En juin 2001, les événements de Kabylie, qui se sont élargis à d’autres régions du pays, ont failli l’emporter à un moment où ses relations avec les décideurs étaient de plus en plus tendues. Sa destitution serait passée comme une lettre à la poste sans la révélation à l’opinion publique internationale du rôle joué par les généraux dans les hautes sphères du pouvoir algérien.
Bouteflika ne sera pas chassé, cette fois-ci, du palais présidentiel, mais la mafia a réussi un grand coup. Il aura fait un mandat à blanc. Au même titre que ses prédécesseurs, il n’a rien fait pour l’Algérie, si ce n’est l’enfoncer davantage dans la crise et le chaos. Malgré ses capacités avérées, il n’a pu échapper à la manipulation. Pour avoir été un otage consentant et éclairé, il est plus blâmable que ses prédécesseurs, avec lesquels la mafia a abusé de la fibre patriotique et du sens de la responsabilité, à un moment où le pays s’enlisait dans une guerre civile qui ne veut pas dire son nom.

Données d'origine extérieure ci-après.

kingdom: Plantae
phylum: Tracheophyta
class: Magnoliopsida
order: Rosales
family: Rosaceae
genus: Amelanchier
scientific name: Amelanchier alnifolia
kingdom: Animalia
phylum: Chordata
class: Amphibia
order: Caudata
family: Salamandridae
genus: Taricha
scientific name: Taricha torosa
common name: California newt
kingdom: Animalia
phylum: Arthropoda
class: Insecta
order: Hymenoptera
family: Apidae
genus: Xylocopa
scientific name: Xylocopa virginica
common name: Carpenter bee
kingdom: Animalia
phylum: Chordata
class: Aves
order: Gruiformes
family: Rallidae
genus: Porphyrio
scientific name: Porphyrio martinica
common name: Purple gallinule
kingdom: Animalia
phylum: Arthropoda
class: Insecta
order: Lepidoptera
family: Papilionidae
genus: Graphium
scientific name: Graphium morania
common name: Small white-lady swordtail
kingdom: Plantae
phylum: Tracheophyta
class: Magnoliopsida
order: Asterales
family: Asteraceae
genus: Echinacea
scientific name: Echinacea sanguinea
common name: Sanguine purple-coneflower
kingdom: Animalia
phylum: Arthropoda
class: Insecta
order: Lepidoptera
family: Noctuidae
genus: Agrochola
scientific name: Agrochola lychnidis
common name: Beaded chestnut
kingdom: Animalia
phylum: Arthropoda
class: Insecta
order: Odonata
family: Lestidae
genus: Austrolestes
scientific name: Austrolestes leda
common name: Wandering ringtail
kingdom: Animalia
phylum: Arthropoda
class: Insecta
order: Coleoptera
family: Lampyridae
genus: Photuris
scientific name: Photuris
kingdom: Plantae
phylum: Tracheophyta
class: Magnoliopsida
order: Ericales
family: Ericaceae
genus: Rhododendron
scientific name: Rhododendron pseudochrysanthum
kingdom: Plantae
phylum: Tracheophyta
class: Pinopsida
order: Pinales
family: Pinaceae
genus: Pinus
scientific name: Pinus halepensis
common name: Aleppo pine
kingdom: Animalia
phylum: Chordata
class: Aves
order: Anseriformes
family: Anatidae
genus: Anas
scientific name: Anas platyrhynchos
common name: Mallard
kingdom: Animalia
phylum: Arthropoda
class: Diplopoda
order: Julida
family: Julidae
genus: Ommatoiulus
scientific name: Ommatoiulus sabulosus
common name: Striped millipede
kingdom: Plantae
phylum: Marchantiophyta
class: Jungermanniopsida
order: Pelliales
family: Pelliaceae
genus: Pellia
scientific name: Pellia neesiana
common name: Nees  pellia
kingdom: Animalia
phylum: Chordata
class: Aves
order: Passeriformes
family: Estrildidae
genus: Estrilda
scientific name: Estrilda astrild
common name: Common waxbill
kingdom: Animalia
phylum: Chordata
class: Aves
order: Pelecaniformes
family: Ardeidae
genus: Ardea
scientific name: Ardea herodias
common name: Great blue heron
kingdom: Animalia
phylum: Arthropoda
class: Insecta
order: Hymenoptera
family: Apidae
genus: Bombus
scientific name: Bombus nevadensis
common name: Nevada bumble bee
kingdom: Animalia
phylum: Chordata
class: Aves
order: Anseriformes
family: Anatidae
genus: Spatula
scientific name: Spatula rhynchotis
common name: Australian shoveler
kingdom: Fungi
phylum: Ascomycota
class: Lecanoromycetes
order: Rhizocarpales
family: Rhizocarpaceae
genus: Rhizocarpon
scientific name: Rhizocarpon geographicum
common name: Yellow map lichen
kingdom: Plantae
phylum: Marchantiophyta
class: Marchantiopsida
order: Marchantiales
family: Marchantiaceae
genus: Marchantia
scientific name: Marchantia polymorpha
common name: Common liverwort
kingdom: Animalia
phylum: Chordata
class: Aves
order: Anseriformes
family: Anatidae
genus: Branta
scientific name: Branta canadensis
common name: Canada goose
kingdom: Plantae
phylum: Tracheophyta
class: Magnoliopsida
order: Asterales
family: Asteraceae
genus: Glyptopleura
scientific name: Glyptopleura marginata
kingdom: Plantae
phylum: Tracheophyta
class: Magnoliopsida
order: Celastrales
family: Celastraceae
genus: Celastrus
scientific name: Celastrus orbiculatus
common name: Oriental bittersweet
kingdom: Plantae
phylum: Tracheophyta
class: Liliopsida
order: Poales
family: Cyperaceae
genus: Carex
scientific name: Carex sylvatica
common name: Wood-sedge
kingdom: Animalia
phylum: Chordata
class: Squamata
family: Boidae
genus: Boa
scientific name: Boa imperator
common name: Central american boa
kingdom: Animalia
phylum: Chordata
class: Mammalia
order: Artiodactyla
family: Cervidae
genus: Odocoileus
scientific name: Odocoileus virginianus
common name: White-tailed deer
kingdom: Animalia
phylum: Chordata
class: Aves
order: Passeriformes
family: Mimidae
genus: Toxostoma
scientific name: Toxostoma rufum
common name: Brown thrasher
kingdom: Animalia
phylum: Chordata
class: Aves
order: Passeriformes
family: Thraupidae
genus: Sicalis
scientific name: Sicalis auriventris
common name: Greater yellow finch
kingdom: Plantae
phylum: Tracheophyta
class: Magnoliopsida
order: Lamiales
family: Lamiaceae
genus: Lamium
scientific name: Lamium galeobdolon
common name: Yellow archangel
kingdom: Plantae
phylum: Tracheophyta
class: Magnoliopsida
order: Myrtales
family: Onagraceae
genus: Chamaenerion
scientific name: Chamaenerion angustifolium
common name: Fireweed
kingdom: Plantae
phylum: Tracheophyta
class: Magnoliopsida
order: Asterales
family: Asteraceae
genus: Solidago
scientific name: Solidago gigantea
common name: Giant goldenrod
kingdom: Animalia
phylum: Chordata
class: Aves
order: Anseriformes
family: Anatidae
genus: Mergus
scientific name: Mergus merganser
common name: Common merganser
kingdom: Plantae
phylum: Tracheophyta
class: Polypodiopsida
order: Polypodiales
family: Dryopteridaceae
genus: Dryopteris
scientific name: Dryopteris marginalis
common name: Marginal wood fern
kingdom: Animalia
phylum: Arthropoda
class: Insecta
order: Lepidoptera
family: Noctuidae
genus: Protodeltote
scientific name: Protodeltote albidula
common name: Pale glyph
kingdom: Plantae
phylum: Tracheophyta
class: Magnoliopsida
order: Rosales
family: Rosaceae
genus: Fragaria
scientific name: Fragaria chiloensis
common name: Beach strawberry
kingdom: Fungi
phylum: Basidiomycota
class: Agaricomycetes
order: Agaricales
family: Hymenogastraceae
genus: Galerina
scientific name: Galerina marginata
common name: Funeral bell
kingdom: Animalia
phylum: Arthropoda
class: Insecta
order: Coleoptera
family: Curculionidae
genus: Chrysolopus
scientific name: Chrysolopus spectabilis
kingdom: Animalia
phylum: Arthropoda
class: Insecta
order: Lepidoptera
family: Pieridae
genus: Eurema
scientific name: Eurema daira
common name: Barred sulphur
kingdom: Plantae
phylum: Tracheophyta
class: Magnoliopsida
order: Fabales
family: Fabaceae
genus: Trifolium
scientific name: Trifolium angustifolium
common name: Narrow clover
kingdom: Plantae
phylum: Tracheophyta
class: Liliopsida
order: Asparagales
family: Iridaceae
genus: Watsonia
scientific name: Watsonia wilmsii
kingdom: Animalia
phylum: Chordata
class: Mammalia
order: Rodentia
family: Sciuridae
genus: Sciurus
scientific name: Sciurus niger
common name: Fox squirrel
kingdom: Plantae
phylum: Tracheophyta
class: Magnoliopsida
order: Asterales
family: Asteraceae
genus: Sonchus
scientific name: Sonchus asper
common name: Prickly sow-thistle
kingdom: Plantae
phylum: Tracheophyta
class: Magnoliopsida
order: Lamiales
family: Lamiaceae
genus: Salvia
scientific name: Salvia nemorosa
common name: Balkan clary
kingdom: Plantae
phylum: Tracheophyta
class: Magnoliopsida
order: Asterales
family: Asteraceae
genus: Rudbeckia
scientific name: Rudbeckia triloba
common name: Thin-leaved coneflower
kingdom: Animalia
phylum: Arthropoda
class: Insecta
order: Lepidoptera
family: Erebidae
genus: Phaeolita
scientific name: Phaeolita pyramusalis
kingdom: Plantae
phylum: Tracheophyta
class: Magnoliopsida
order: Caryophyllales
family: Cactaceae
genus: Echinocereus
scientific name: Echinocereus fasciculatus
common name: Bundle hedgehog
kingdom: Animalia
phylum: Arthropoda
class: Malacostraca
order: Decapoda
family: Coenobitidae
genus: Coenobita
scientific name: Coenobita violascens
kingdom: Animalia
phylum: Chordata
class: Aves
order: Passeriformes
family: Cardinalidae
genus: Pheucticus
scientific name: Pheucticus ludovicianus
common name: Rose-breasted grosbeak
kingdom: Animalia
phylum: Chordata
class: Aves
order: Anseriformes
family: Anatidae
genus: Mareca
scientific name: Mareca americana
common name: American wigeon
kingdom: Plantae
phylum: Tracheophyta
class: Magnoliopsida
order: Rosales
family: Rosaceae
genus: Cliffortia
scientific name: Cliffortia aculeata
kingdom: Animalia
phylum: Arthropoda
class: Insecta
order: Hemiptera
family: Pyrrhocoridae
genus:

© Editions Jean-Claude Lattès.
(*) «La Mafia des généraux» paraît le 20 février aux Editions Jean-Claude Lattès (263 p., 19 €).
Né à Alger, dans le quartier populaire de Bab el-Oued, Hichem Aboud, 47 ans, a été affecté au service de presse de l’armée après avoir obtenu en 1978 le diplôme de l’Institut des Sciences politiques et de l’Information. Transféré ensuite à la division de la Sécurité extérieure (espionnage), il a été chargé de la division Moyen-Orient avant de devenir sous-directeur à la division «évaluation et analyse» des services secrets. Nommé en 1988 chef de cabinet du directeur de la Sécurité militaire, il a quitté l’armée en 1992 pour fonder «l’Authentique» puis «le Libre», deux journaux indociles qui ne survivront pas aux attaques du pouvoir. Il vit aujourd’hui à Paris, où il a décidé de s’exiler en février 1997.